• Action item: Copy out the entries word for word, from the very beginning through the line containing "exquisite Hindu Necklace.", and include that line.

· · · ·

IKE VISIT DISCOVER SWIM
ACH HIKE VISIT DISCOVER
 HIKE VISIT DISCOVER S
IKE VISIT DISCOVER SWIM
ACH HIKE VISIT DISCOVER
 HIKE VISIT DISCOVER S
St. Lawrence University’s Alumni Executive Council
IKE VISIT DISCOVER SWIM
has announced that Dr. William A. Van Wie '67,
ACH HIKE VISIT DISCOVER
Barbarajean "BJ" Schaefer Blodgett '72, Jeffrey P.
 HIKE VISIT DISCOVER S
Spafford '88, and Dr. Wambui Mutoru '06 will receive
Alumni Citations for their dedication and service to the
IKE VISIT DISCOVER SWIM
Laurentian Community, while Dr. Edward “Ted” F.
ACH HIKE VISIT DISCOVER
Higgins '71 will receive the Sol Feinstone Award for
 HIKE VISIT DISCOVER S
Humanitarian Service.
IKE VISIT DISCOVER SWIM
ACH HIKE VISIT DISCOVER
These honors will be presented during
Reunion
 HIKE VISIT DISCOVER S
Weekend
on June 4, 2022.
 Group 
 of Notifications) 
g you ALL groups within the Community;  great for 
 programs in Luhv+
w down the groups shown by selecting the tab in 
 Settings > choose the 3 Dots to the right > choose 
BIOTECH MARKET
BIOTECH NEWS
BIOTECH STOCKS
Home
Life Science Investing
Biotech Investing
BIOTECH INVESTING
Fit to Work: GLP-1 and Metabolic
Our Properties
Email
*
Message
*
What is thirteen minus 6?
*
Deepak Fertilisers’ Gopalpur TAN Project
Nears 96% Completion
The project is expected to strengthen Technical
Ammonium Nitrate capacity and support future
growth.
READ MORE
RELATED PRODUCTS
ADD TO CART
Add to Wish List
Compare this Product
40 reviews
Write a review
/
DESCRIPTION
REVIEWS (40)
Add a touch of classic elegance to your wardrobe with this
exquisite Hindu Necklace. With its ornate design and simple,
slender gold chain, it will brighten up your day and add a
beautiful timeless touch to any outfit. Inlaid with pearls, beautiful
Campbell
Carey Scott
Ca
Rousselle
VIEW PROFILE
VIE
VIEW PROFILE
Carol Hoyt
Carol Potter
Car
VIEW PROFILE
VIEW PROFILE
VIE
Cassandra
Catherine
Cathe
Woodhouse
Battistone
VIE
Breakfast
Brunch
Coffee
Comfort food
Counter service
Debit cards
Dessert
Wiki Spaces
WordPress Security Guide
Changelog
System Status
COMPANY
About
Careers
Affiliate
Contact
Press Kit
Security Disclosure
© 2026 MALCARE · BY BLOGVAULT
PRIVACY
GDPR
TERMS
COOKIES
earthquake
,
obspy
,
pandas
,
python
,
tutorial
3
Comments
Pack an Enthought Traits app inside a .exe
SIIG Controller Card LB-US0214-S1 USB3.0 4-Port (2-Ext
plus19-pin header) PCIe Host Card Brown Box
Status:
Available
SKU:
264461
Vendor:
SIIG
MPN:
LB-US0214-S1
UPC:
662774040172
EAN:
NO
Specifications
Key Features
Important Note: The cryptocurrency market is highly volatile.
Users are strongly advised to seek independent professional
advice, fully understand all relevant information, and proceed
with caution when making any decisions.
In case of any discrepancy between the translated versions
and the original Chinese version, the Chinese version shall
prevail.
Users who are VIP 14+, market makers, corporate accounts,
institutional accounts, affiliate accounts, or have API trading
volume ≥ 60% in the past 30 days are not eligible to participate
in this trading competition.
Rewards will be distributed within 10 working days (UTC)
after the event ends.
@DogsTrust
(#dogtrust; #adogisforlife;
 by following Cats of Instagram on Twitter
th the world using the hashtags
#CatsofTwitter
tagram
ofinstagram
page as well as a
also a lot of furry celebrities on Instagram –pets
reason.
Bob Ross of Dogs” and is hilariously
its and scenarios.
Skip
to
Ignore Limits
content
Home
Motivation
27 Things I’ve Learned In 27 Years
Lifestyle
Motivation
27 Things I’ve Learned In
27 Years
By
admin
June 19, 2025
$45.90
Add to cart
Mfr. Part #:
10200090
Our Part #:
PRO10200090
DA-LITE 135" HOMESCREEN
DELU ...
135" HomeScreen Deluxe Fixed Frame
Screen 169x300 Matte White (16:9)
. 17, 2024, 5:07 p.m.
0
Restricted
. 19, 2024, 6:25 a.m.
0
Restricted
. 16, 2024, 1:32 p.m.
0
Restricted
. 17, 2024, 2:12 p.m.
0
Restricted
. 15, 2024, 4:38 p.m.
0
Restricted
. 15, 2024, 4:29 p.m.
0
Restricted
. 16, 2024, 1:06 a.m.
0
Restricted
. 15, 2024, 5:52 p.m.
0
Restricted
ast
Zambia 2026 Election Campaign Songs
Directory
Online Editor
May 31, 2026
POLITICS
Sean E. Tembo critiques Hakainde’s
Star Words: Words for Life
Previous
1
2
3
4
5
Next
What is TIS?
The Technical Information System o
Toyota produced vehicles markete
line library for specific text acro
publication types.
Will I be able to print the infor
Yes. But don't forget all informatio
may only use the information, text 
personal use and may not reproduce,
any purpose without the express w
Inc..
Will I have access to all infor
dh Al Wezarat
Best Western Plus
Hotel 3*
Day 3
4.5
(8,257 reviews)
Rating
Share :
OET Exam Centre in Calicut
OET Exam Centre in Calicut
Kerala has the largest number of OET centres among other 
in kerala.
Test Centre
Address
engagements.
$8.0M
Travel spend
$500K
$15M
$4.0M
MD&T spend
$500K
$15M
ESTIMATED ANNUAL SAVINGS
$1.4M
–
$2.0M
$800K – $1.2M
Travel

· · · ·

• Problem solution:
IKE VISIT DISCOVER SWIM
ACH HIKE VISIT DISCOVER
 HIKE VISIT DISCOVER S
IKE VISIT DISCOVER SWIM
ACH HIKE VISIT DISCOVER
 HIKE VISIT DISCOVER S
St. Lawrence University’s Alumni Executive Council
IKE VISIT DISCOVER SWIM
has announced that Dr. William A. Van Wie '67,
ACH HIKE VISIT DISCOVER
Barbarajean "BJ" Schaefer Blodgett '72, Jeffrey P.
 HIKE VISIT DISCOVER S
Spafford '88, and Dr. Wambui Mutoru '06 will receive
Alumni Citations for their dedication and service to the
IKE VISIT DISCOVER SWIM
Laurentian Community, while Dr. Edward “Ted” F.
ACH HIKE VISIT DISCOVER
Higgins '71 will receive the Sol Feinstone Award for
 HIKE VISIT DISCOVER S
Humanitarian Service.
IKE VISIT DISCOVER SWIM
ACH HIKE VISIT DISCOVER
These honors will be presented during
Reunion
 HIKE VISIT DISCOVER S
Weekend
on June 4, 2022.
 Group 
 of Notifications) 
g you ALL groups within the Community;  great for 
 programs in Luhv+
w down the groups shown by selecting the tab in 
 Settings > choose the 3 Dots to the right > choose 
BIOTECH MARKET
BIOTECH NEWS
BIOTECH STOCKS
Home
Life Science Investing
Biotech Investing
BIOTECH INVESTING
Fit to Work: GLP-1 and Metabolic
Our Properties
Email
*
Message
*
What is thirteen minus 6?
*
Deepak Fertilisers’ Gopalpur TAN Project
Nears 96% Completion
The project is expected to strengthen Technical
Ammonium Nitrate capacity and support future
growth.
READ MORE
RELATED PRODUCTS
ADD TO CART
Add to Wish List
Compare this Product
40 reviews
Write a review
/
DESCRIPTION
REVIEWS (40)
Add a touch of classic elegance to your wardrobe with this
exquisite Hindu Necklace. With its ornate design and simple,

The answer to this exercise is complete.